** Opening Source material block **

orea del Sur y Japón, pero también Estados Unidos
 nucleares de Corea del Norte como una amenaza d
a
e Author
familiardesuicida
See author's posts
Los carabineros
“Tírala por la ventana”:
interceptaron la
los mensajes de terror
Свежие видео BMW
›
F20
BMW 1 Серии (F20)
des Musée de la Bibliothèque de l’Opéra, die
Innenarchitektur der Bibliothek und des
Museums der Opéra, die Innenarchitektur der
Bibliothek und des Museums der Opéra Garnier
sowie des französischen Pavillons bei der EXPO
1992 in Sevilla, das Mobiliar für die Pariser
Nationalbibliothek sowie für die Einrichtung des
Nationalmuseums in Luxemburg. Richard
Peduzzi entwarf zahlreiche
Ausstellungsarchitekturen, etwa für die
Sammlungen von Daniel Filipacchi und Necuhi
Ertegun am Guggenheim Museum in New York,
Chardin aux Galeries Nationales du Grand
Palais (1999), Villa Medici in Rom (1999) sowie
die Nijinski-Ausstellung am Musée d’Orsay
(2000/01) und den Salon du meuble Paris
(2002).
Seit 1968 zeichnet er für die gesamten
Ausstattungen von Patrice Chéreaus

** Closing Source material block **

- Problem to work on -
Copy out every line from the items above, character for character, with the same line breaks.

- Solution for this problem -
orea del Sur y Japón, pero también Estados Unidos
 nucleares de Corea del Norte como una amenaza d
a
e Author
familiardesuicida
See author's posts
Los carabineros
“Tírala por la ventana”:
interceptaron la
los mensajes de terror
Свежие видео BMW
›
F20
BMW 1 Серии (F20)
des Musée de la Bibliothèque de l’Opéra, die
Innenarchitektur der Bibliothek und des
Museums der Opéra, die Innenarchitektur der
Bibliothek und des Museums der Opéra Garnier
sowie des französischen Pavillons bei der EXPO
1992 in Sevilla, das Mobiliar für die Pariser
Nationalbibliothek sowie für die Einrichtung des
Nationalmuseums in Luxemburg. Richard
Peduzzi entwarf zahlreiche
Ausstellungsarchitekturen, etwa für die
Sammlungen von Daniel Filipacchi und Necuhi
Ertegun am Guggenheim Museum in New York,
Chardin aux Galeries Nationales du Grand
Palais (1999), Villa Medici in Rom (1999) sowie
die Nijinski-Ausstellung am Musée d’Orsay
(2000/01) und den Salon du meuble Paris
(2002).
Seit 1968 zeichnet er für die gesamten
Ausstattungen von Patrice Chéreaus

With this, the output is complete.